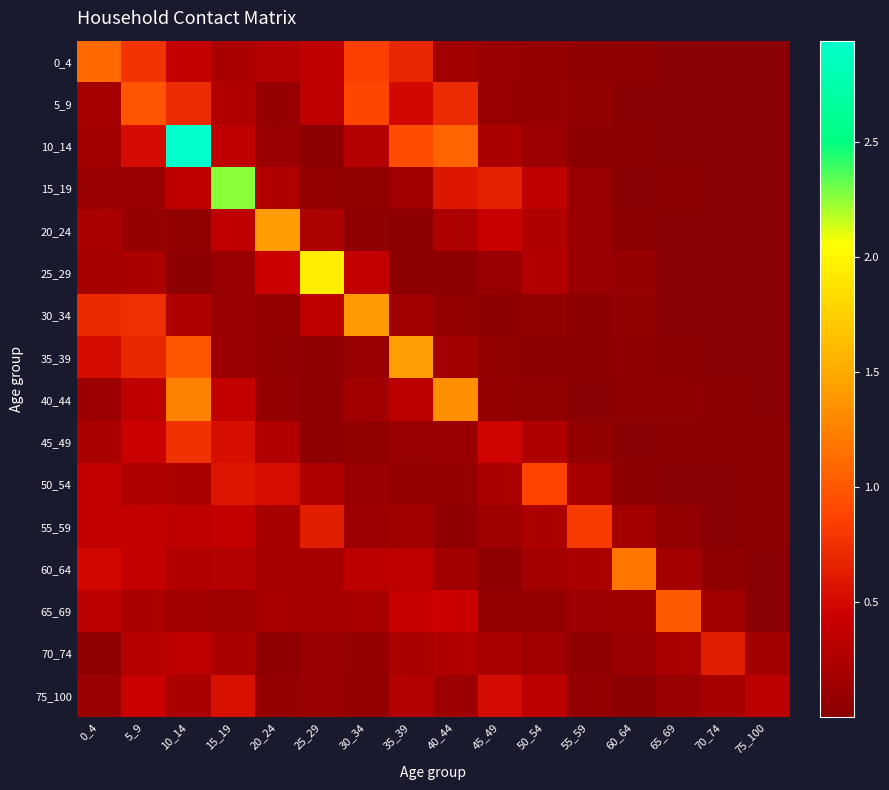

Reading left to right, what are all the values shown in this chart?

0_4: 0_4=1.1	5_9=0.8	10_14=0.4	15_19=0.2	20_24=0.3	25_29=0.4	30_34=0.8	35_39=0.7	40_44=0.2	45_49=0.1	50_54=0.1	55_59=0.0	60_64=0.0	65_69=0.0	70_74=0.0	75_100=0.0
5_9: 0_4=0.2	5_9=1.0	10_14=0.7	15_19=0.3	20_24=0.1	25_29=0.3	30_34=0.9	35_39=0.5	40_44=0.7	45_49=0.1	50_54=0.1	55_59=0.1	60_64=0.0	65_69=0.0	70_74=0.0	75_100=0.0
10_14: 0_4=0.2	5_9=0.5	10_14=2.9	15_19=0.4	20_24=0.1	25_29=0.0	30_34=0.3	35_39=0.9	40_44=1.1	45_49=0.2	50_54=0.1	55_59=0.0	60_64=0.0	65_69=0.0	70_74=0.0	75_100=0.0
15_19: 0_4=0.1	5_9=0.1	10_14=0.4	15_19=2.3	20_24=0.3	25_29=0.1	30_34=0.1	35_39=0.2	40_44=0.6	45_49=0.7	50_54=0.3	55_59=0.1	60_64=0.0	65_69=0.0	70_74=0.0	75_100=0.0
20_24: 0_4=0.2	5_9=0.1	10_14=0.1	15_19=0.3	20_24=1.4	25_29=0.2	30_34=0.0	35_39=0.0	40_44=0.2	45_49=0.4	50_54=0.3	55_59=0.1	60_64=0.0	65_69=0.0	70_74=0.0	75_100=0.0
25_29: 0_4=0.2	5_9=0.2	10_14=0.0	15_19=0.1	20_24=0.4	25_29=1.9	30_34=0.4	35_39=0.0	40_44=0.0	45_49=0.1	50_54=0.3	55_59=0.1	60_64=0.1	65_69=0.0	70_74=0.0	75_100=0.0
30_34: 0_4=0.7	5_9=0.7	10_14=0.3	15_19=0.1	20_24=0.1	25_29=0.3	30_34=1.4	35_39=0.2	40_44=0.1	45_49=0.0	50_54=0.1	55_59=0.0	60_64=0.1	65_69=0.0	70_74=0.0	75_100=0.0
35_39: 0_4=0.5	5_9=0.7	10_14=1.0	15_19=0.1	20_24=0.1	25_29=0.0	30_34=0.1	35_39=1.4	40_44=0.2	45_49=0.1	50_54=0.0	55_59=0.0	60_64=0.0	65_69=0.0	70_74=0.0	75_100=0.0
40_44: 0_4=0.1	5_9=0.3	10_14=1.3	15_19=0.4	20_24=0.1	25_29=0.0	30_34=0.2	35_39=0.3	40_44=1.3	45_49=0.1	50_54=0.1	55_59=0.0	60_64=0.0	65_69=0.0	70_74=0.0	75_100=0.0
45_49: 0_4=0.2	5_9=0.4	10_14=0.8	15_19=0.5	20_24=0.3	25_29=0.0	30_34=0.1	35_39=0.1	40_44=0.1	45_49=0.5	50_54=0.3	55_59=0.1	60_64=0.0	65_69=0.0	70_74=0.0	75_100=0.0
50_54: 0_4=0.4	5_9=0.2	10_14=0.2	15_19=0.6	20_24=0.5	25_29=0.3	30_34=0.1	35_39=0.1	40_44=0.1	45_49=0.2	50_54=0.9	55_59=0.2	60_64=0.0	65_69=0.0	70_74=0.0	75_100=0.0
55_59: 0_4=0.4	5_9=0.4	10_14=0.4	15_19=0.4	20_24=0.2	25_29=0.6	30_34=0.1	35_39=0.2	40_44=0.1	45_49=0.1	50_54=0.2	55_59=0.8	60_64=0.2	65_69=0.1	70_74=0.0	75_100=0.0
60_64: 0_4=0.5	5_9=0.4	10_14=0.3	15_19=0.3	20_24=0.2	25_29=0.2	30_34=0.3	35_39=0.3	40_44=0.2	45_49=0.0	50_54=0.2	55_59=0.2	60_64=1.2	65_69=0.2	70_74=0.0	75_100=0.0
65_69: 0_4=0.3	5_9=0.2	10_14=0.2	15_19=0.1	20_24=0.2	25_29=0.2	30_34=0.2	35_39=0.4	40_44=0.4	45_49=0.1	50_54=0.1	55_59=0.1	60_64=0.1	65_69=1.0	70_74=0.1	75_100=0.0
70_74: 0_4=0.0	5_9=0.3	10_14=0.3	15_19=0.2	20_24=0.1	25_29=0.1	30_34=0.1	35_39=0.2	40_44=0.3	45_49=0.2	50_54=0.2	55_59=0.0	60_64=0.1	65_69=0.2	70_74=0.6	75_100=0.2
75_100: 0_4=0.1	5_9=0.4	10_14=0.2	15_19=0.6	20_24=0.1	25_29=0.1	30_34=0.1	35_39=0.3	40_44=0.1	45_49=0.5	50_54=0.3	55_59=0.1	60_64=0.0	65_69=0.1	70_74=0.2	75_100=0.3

□ □ □ □ □ □ □

- _TASK STATEMENT_
How many lines of the data above contain the word "values"? Give only the number.

- _TASK ANSWER_
1